Problem: Transcribe all of the listing exactly.

Dataset content:
########
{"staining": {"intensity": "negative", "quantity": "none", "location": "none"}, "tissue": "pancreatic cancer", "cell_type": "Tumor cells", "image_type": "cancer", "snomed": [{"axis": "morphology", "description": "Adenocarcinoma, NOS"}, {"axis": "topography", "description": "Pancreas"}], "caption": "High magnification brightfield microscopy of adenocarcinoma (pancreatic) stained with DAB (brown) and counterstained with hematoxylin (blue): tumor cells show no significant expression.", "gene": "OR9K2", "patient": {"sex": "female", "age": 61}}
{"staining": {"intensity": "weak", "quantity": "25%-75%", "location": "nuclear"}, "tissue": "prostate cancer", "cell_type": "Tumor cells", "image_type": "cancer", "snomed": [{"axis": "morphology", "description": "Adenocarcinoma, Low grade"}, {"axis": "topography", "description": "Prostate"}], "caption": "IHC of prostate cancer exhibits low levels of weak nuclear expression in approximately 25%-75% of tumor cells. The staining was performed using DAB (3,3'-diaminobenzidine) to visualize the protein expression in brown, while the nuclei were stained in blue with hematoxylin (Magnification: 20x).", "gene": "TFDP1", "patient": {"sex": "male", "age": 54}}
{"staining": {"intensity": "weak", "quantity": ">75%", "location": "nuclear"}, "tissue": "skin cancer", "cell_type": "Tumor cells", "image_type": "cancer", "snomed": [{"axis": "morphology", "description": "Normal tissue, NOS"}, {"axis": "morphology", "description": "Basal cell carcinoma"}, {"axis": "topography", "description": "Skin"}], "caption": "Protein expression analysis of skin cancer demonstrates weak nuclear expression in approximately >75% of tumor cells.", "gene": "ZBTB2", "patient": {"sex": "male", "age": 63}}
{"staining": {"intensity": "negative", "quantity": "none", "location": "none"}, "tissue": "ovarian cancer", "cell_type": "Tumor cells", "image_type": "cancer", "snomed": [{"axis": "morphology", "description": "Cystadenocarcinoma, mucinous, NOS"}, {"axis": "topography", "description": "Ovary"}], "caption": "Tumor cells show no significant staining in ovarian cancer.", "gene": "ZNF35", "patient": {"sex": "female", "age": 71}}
########
Answer for this exercise:
{"staining": {"intensity": "negative", "quantity": "none", "location": "none"}, "tissue": "pancreatic cancer", "cell_type": "Tumor cells", "image_type": "cancer", "snomed": [{"axis": "morphology", "description": "Adenocarcinoma, NOS"}, {"axis": "topography", "description": "Pancreas"}], "caption": "High magnification brightfield microscopy of adenocarcinoma (pancreatic) stained with DAB (brown) and counterstained with hematoxylin (blue): tumor cells show no significant expression.", "gene": "OR9K2", "patient": {"sex": "female", "age": 61}}
{"staining": {"intensity": "weak", "quantity": "25%-75%", "location": "nuclear"}, "tissue": "prostate cancer", "cell_type": "Tumor cells", "image_type": "cancer", "snomed": [{"axis": "morphology", "description": "Adenocarcinoma, Low grade"}, {"axis": "topography", "description": "Prostate"}], "caption": "IHC of prostate cancer exhibits low levels of weak nuclear expression in approximately 25%-75% of tumor cells. The staining was performed using DAB (3,3'-diaminobenzidine) to visualize the protein expression in brown, while the nuclei were stained in blue with hematoxylin (Magnification: 20x).", "gene": "TFDP1", "patient": {"sex": "male", "age": 54}}
{"staining": {"intensity": "weak", "quantity": ">75%", "location": "nuclear"}, "tissue": "skin cancer", "cell_type": "Tumor cells", "image_type": "cancer", "snomed": [{"axis": "morphology", "description": "Normal tissue, NOS"}, {"axis": "morphology", "description": "Basal cell carcinoma"}, {"axis": "topography", "description": "Skin"}], "caption": "Protein expression analysis of skin cancer demonstrates weak nuclear expression in approximately >75% of tumor cells.", "gene": "ZBTB2", "patient": {"sex": "male", "age": 63}}
{"staining": {"intensity": "negative", "quantity": "none", "location": "none"}, "tissue": "ovarian cancer", "cell_type": "Tumor cells", "image_type": "cancer", "snomed": [{"axis": "morphology", "description": "Cystadenocarcinoma, mucinous, NOS"}, {"axis": "topography", "description": "Ovary"}], "caption": "Tumor cells show no significant staining in ovarian cancer.", "gene": "ZNF35", "patient": {"sex": "female", "age": 71}}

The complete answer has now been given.